Geopolitische Pattsituation und Energieversorgungs-Schocks
Der US-Präsident Trump hat den geplanten Verhandlungs-Termin für einen Sonderbeauftragten zur Friedensmission nach Islamabad abgesagt, und auch der iranische Präsident Pezeshkian hat erklärt, dass er Gespräche unter Bedrohungen ablehnt. Das führt dazu, dass die beidseitige Blockade der Straße von Hormus fortbesteht und etwa ein Fünftel des weltweiten Rohöltransports behindert wird. Infolgedessen steigen die internationalen Ölpreise. Die Brüche in der Energielieferkette erhöhen nicht nur die kurzfristigen Energiekosten, sondern verschärfen auf makroökonomischer Ebene auch den globalen Inflationsdruck. Dadurch muss der Markt die Stabilität des gesamten wirtschaftlichen Umfelds neu bewerten.
Auswirkungen von Inflations-Erwartungen auf die Zinspolitik der Notenbanken
Das Inflationsrisiko, das durch steigende Energiepreise entsteht, verändert faktisch die Markterwartungen an die Geldpolitik. Um die Preise zu dämpfen, hat die Notenbank eine höhere Wahrscheinlichkeit, die Zinssätze auf dem aktuellen Niveau zu halten, und es wird nicht ausgeschlossen, dass sie die Zinsen anhebt. Das ist für Gold und andere Vermögenswerte ohne Zins- bzw.
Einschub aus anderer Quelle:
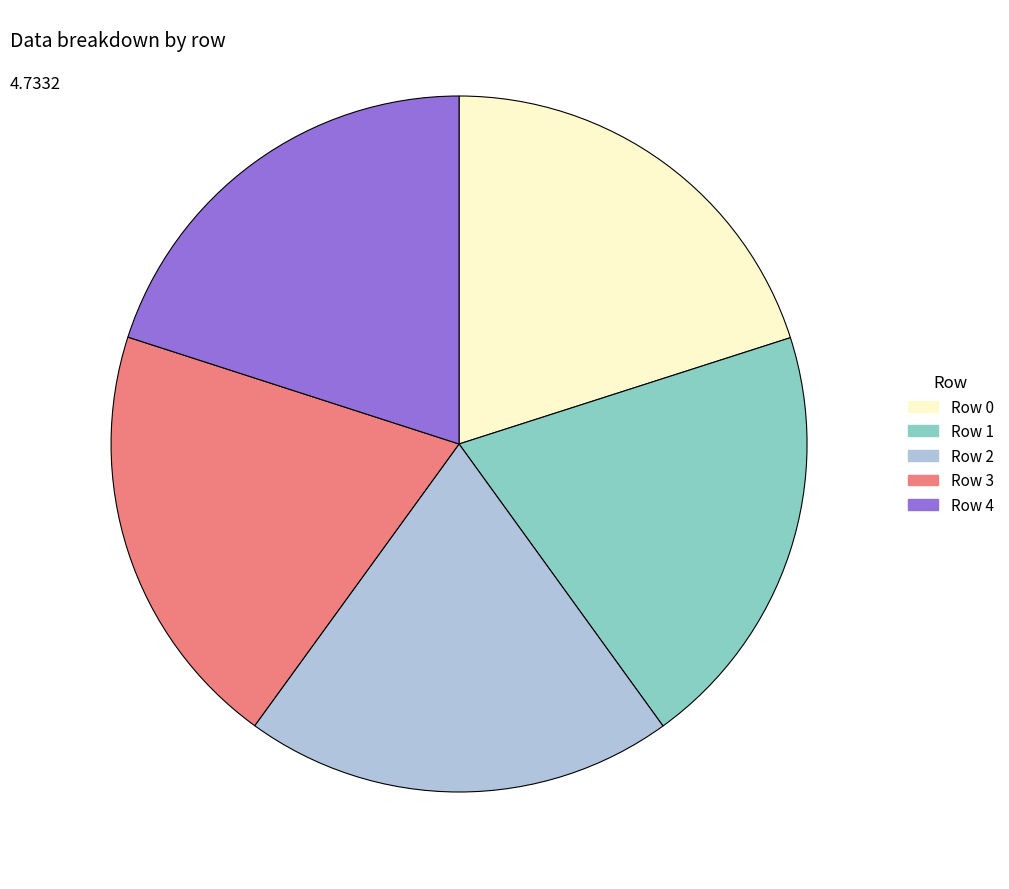

How many slices are in this pie chart?

5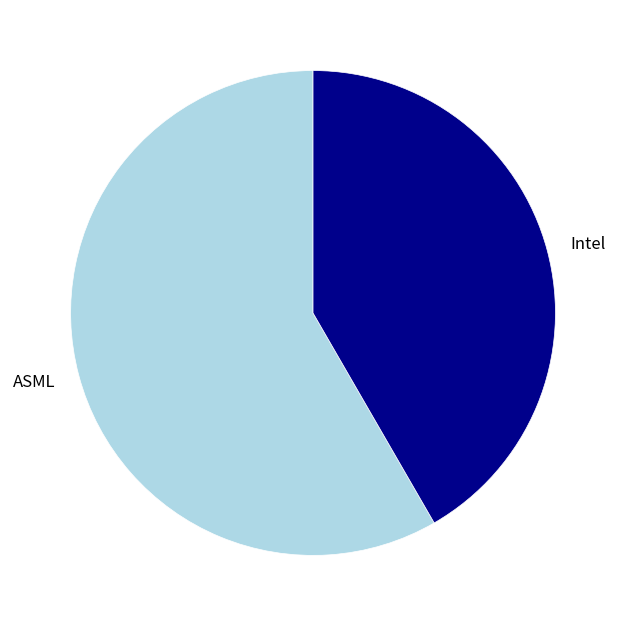

The ASML slice represents 47% of the pie. True or false?

False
Ertragsrendite ein deutlicher Gegenwind. Zudem wird für die US-Notenbank Fed ein potenziell neuer Vorsitzender, Waller nach Kevin Warsh, erwartet, dass er eher einen gemäßigten und schrittweisen Senkungspfad einschlagen wird, statt einer aggressiven Lockerung. Bei der Erwartung, dass ein höheres Zinsumfeld länger anhalten könnte, gewinnt der US-Dollar-Index an Stärke und dämpft das Goldpreisgeschehen weiter.
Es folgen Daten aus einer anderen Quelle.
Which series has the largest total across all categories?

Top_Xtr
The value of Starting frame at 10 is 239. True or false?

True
(Letzter Auftritt von Powell? Nahost-Konflikt treibt Inflation, die Fed trifft sich diese Woche ohne Änderung)
Gold verliert die Richtung? Geld wartet ab, kurzfristiger Kurs könnte in einer Sackgasse stecken
Unter dem Einfluss der oben genannten makroökonomischen Faktoren fällt der internationale Spot-Goldpreis (XAU) heute um etwa 0,7% auf nahe 4.675 USD je Unze. Seit dem Ausbruch der Konflikte Ende Februar hat er insgesamt bereits etwa 11% an Wert eingebüßt. Auch Edelmetalle wie Silber und Platin schwächen sich synchron.
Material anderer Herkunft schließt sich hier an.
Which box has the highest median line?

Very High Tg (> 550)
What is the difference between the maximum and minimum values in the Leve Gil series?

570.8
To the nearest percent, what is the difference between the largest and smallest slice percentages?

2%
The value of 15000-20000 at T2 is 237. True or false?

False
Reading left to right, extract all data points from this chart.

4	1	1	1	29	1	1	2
Die professionelle Institution MKS PAMP SA beschreibt den aktuellen Goldmarkt als „orientierungslos“. Gold befindet sich derzeit in einer technisch unklaren Spanne; die Marktstimmung ist schwach, und die Gelder großer institutioneller Akteure stehen überwiegend abwartend. Derzeit zeigt Gold die Eigenschaften von Risk Assets: Es besteht eine negative Korrelation mit dem Ölpreis. Das zeigt, dass bei doppelter Unsicherheit die Kaufbereitschaft, hinterherzulaufen, deutlich gesunken ist.
Der Ketten-News-Dienst hatte zuvor die Kursentwicklung von Gold während des Russland-Ukraine-Kriegs verglichen und festgestellt, dass Gold nur in der Anfangsphase des Krieges kurzfristig gestiegen ist, danach aber sieben Monate in Folge gefallen ist. Obwohl viele Investmentbanken weiterhin positiv für die weitere Entwicklung des Goldes gestimmt sind, könnte der kurzfristige Kursverlauf angesichts der derzeit weiterhin hohen geopolitischen Risiken und der klar abwartenden Haltung des Kapitals in einer Pattsituation feststecken.
(Goldpreis stürzt pro Woche um 8% ab und markiert ein 17-Jahres-Tief. Wie ist die Lage und die weitere Entwicklung nach dem Vorbild des Russland-Ukraine-Kriegs zu bewerten? Goldman Sachs sieht weiterhin 5.400 USD)
Dieser Artikel „Gold fällt, Edelmetalle gehen gleichzeitig zurück, die Investoren haben keine Lust nachzukaufen, nachdem die Verhandlungen zwischen Iran und den USA in eine Sackgasse geraten sind“ erschien erstmals auf Ketten-News ABMedia.